Marathon, salah satu nomor lari jarak jauh, tentunya tidak mudah ditaklukkan oleh sembarang orang. Berlari sejauh 42,195 kilometer bukanlah hal yang gampang dilakukan apalagi oleh orang awam yang tidak memiliki bakat sebagai pelari. Namun bukan berarti hal tersebut tidak mungkin dilakukan. Saya yang tidak memiliki latar belakang atau bakat berlari telah berhasil membuktikannya, meskipun memerlukan waktu tempuh yang lumayan lama. Dan saya pun yakin semua orang bisa melakukannya.
Berawal pada tahun 2009 ketika saya mengidap penyakit paru-paru, padahal saya bukan perokok. Bisa jadi karena saya perokok pasif, atau karena polusi udara. Saya sempat dirawat di rumah sakit beberapa hari dan dilanjutkan dengan rawat jalan selama satu tahun. Setiap hari saya harus menelan beberapa butir pil hingga akhirnya saya dinyatakan benar-benar sembuh. Pada saat menderita penyakit inilah saya sempat menanantang diri sendiri, apakah saya berani melakukan hal yang hampir mustahil bisa dilakukan oleh penderita paru-paru misalnya lari marathon.
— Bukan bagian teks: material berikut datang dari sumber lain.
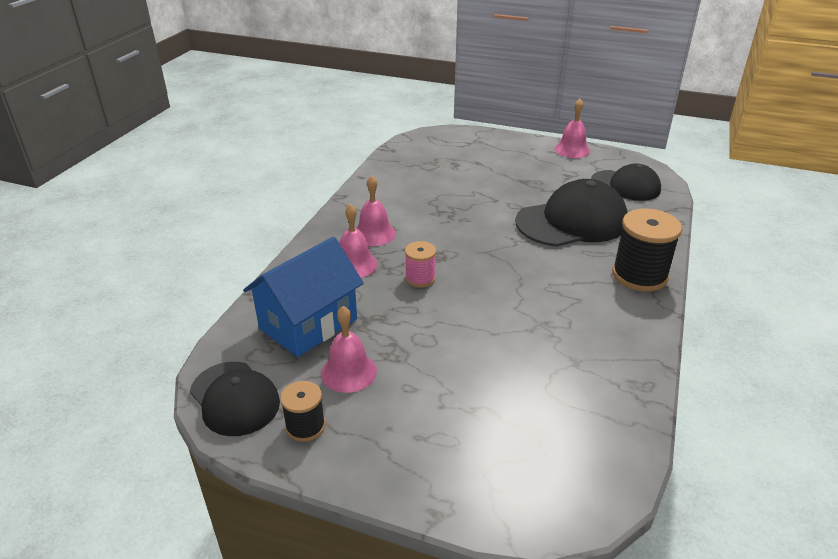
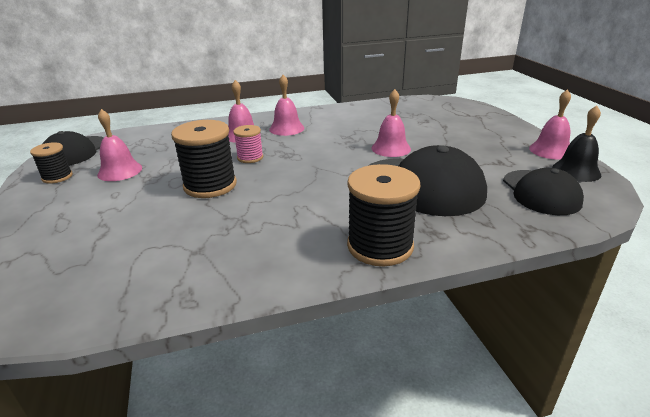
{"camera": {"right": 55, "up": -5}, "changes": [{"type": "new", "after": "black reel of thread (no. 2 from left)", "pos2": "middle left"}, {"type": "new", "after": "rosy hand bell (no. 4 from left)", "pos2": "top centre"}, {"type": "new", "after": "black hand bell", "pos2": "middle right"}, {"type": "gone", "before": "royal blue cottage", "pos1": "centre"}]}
Saya tidak langsung memulai olahraga lari setelah sembuh saat itu. Bulutangkis dan futsal menjadi olahraga yang sempat saya lakukan bersama teman atau tetangga untuk mengisi waktu luang. Namun akhirnya kedua olahraga tersebut mulai jarang saya lakukan karena seringnya terjadi ketidakcocokan waktu luang antara saya dengan teman yang lain. Bulan April 2015 akhirnya saya mulai beralih ke lari. Saya masih ingat awal-awal berlari mengelilingi lingkungan perumahan dengan mengenakan sepatu futsal, sebelum beberapa bulan kemudian saya beli sepatu lari.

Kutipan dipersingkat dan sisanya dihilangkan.